Pourquoi les djéli disent souvent que le Manden se résume à trente personnes ? Combien parmi nous de nos jours comprennent réellement le fond de cette expression ?
Permettant de caser une personne ou un groupe de personnes dans la société, le patronyme est tellement important pour le maninka qu’il l’appela « Si » qui veut littéralement dire ‘’semence’’ ou ‘’souche’’. Et en traînant sur le mot, « Sii » prend le sens de ‘’vie’’.
L’histoire du Manden est riche et resplendissante. Elle est indissociable de l’histoire de ses patronymes. Parler donc de ce vaste Empire médiéval africain revient également à parler de l’histoire des patronymes. En effet, l’histoire des noms de famille du Manden restitue l’épopée du Manden, celle des batailles entre Soundjata Keïta, roi du Manden et Soumaoro Kanté, roi du Sosso. Ce dernier, selon certaines versions, était le fils de Diarra Diarrasso. Diarra Diarrasso était l’un des fils de Kani Diarrasso, avec Bourama Diarrasso. Il eut trois épouses : Kaya Touré, Daby Touré et Sansoun Touré. Cependant, dans la version de Mamadou Kouyaté transcrite par Djibril Tamsir Niane, le père de Soumaoro Kanté s’appelait Sosoe Kémoko.
Mais, d’où viennent réellement les noms de famille du Mandé ? Quelles sont leurs origines ? Les ancêtres mandenka ont-ils toujours eu des patronymes ? Comment les Mandenka sont-ils parvenus aux noms de famille ? Comment les membres d’une famille, d’un clan se distinguaient les uns des autres, avant la venue des noms de famille ?
Beaucoup de personnes pensent que les paronymes sont le fruit du hasard. Ils sont en réalité la résultante des exploits, des lieux de provenance, des totems, des métiers et autres, des premières personnes à les porter. Auparavant, les ancêtres mandenka n’avaient pas de patronymes. Les noms de famille sont apparus et se sont imposés au fil des années. Ils ont été construits.

Objectifs
- 1) D'après le texte sur les patronymes du Manden, de quoi les noms de famille résultent-ils ? Relevez chacune des origines qu'il cite nommément.
- 2) Prolongez le texte sur les patronymes du Manden à la suite de sa dernière phrase.

Enregistrements fournis
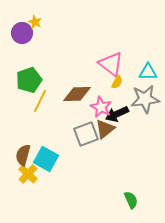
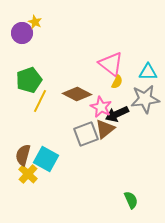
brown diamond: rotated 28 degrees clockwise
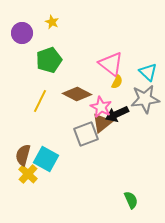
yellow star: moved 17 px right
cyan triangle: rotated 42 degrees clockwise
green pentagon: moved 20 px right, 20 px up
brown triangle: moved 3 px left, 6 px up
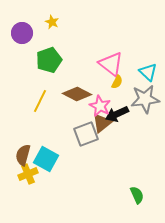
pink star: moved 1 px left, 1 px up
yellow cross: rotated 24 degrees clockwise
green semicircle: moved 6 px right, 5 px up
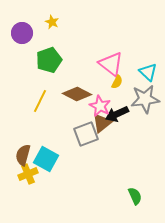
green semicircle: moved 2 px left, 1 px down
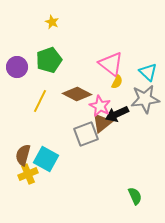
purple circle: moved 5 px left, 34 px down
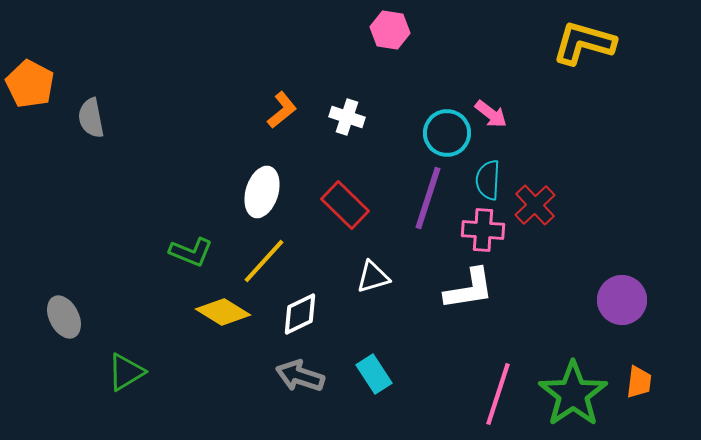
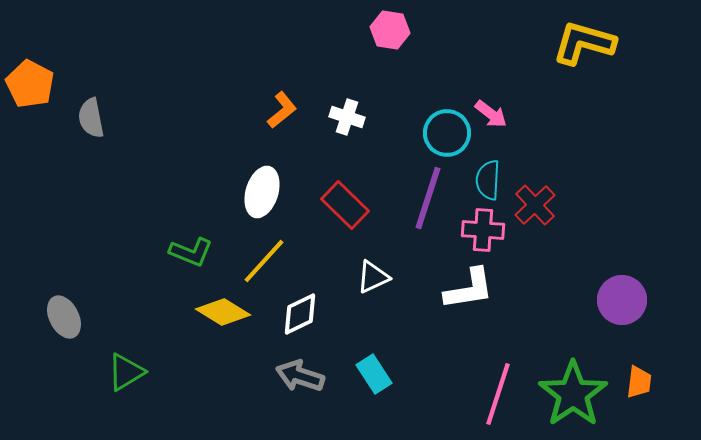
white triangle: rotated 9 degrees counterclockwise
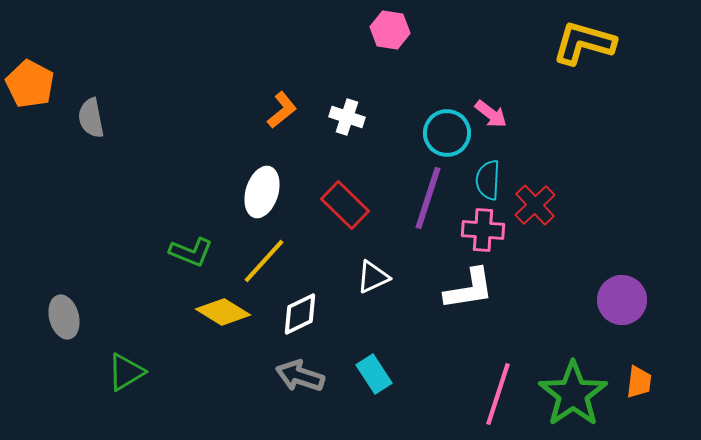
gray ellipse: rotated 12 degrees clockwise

--

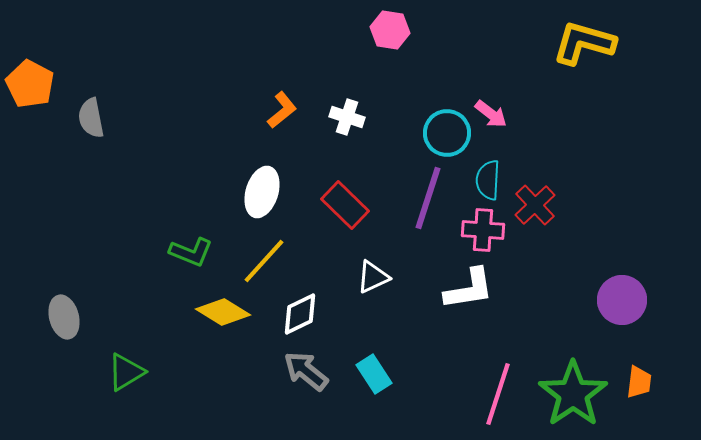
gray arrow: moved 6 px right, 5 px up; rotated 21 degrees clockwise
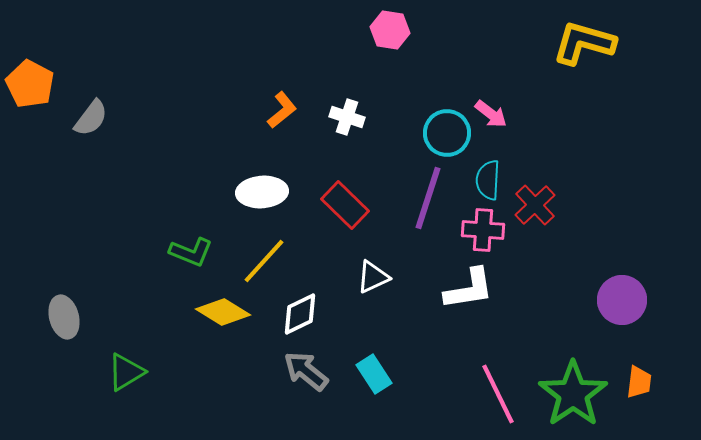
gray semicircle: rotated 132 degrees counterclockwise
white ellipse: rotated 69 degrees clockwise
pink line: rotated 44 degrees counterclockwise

Réponses aux consignes
- 1)
- Les exploits des premières personnes à les porter
- Leurs lieux de provenance
- Leurs totems
- Leurs métiers

- 2)
Il y a des patronymes qui tirent leurs origines des djamou ou jamun en fonction des milieux. Ils sont pour la plupart composés de l’adjonction de deux substantifs : par exemple, Koulibaly vient de « Kourou » qui signifie ‘’tout le monde’’, et, « baly » qui veut dire : entêté, incontrôlable, à qui rien ni personne ne peut faire changer d’avis. « Kouroubaly » signifie ainsi : persévérant, buté. Avec l’usure du temps et la déformation linguale, il a été prononcé : Koulibaly. Un autre exemple, le patronyme Kourouma qui tirerait son origine des vocables : ‘’Kori ma’’ et qui signifie en maninkakan : invincible, celui que nul ne peut atteindre ou dompter.
En effet, au commencement, les ancêtres mandenka mettaient des signes ou indices distinctifs sur leur visage, sur les joues ou sur toutes autres parties visibles du corps, pour non seulement permettre aux membres du même clan de se reconnaître, mais également de se différencier les uns des autres au sein d’un groupe social. Les tatouages étaient ainsi les premiers signes de différenciation dans la communauté.
À mesure que le temps passait, les Mandenka se rendirent compte que les balafres ou signes distinctifs ou les tatouages qu’ils utilisaient avant pour distinguer les familles et les clans, exposaient généralement, en temps de guerre, les sofa ou soldats qu’ils envoyaient comme espions dans les autres royaumes. Ces tatouages et autres marquages indiquaient leur provenance, les empêchaient parfois d’accéder à certaines informations dans le camp adverse.
En outre, les tatouages ne résolvaient pas entièrement les préoccupations. La similitude des signes ou indices créait parfois la confusion entre les personnes et les clans. Pour remédier donc à cela, une autre formule plus adaptée fut échafaudée pour permettre aux clans de se reconnaître, sans pourtant être un handicap pour des besoins d’information dans les camps des ennemis. Les activités des personnes, leurs exploits, leurs métiers, leurs origines géographiques, leurs caractéristiques physiques ou morales, furent ajoutés aux prénoms. Cela permettait ainsi aux sofas, les soldats et espions, de se dissimuler et de se confondre, au besoin, aux populations du camp ennemi. Ce qui n’était pas possible avec les tatouages.
L’origine et la signification de chaque nom de famille sont enveloppées dans des récits que les maîtres de la parole ne cessent de transmettre de génération en génération. Dire par exemple que Condé, Oularé et Mara sont des frères, peut paraitre extraordinaire pour le profane qui vient de découvrir ces communautés. La tradition raconte pourtant que les porteurs de ces trois patronymes sont bel et bien de la même fratrie. Ils sont issus ou sont descendants d’un même ancêtre.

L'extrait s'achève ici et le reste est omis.